# Draconic Mafia[Night zero]



## nicse4 (Jun 24, 2011)

(Sorry about the two phase change PM's. Accidentaly hit the phase button)

We are ready to go! All PM's are sent out!

NIGHT ZERO ACTIONS NEEDED!!!


----------



## Mai (Jun 24, 2011)

I never got my PM.


----------



## Squirrel (Jun 24, 2011)

Nor did I.


----------



## nicse4 (Jun 24, 2011)

Check again please


----------



## Squirrel (Jun 24, 2011)

Nothing.


----------



## Mai (Jun 24, 2011)

I didn't get it either. Maybe the PM got eaten?


----------



## DarkAura (Jun 24, 2011)

I got mine.

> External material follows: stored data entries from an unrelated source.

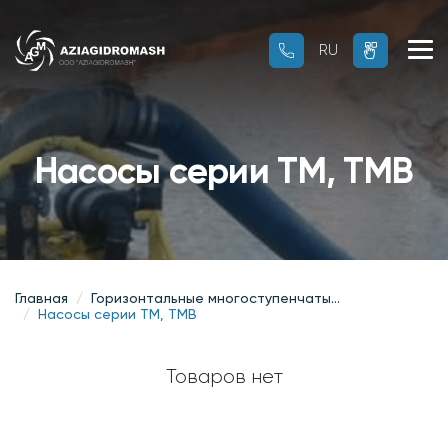
RU
RU
OZ
Насосы серии TM, TMB
Главная
Горизонтальные многоступенчаты...
Насосы серии TM, TMB
Товаров нет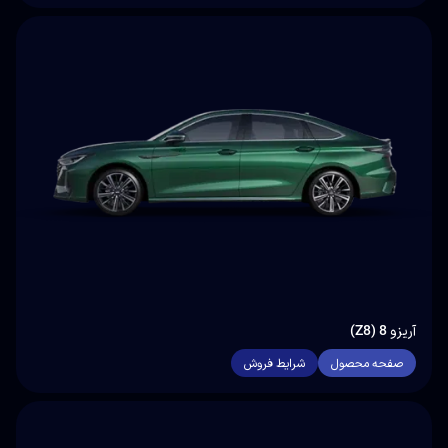
آریزو 8 (Z8)
صفحه محصول
شرایط فروش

Did you guys still get yours?


----------



## M&F (Jun 24, 2011)

Didn't get mine either.


----------



## DarkAura (Jun 24, 2011)

was i the only one that got it?


----------



## Glace (Jun 24, 2011)

I got mine.


----------



## Zero Moment (Jun 24, 2011)

Got mine >:\


----------



## Squirrel (Jun 24, 2011)

Just got mine.


----------



## nicse4 (Jun 24, 2011)

Has Everyone gotten theirs???


----------



## DarkAura (Jun 24, 2011)

yes, yes we have (or i have)


----------



## Mai (Jun 24, 2011)

I haven't.


----------



## nicse4 (Jun 24, 2011)

STOP PESTERING ME WITH QUESTIONS PLEASE
I need to think and fix this OK!!! Roles

1)Terrorist
2)Mafia-Don
3)Mafia-Goon
4)Innocent-Doctor
5)Innocent-Townie(3)
6)Innocent-Inspector
7)Innocent-Roleblocker
8)Innocent-Lover(?)

Didn't save the Role PM's I sent out... Woops... I know of all except #8.
PM me your role please(or reply to the message with the role quoted)


----------



## nicse4 (Jun 25, 2011)

Can we start, does everybody know who or what they are? or do I need to reshuffle the Roles???


----------



## DarkAura (Jun 25, 2011)

I got mine.

...dont know about the others. =|


----------



## M&F (Jun 25, 2011)

I still don`t have a PM.


----------



## Mai (Jun 25, 2011)

For some reason I still don't have mine.


----------



## nicse4 (Jun 25, 2011)

What ever role you had FORGET IT!!! I am reshuffling and sending roles out again!!!

Using Roles:

1)Mafia Godfather--\
2)Mafia Poisoner ---DoubleVoter(votes twice)(Just notice Mafia outnumbered Townies)(Any one of these three)
3)Mafia Mason-----/
4)Recruiting Mason
5)Second Mafia Godfather
6)Second Mafia Mason
7),8),9), and 10)- Townies

Role Help
Mafia Godfather: Has the FINAL say over who dies
Mafia Poisoner: Posions one person every night
Mafia Mason: Pro-Town masons think Mafia Mason is another Pro-Town Mason
Recruiting Mason-Recruits Masons every night, and think each other innocent. If Recruiting Mason tries to recruite Pro-Mafia, he dies
Townies-Recruiting Mason can turn Townies into Masons, Otherwise, no special powers
Masons: Knows who other masons are and believe all are innocent. Mafia Mason looks like a Pro-Town Mason


----------



## DarkAura (Jun 25, 2011)

...fuck...i finally have a useful role....

ok then


----------



## RK-9 (Jun 26, 2011)

I don't think getting townie twice is "randomized"


----------



## Squirrel (Jun 26, 2011)

With a 4-5 townie Mafia raito for the Mason to recruit, you're pretty much giving him/her a death sentence right off the bat.


----------



## DarkAura (Jul 2, 2011)

Shouldnt the day phase have started a few days ago?


----------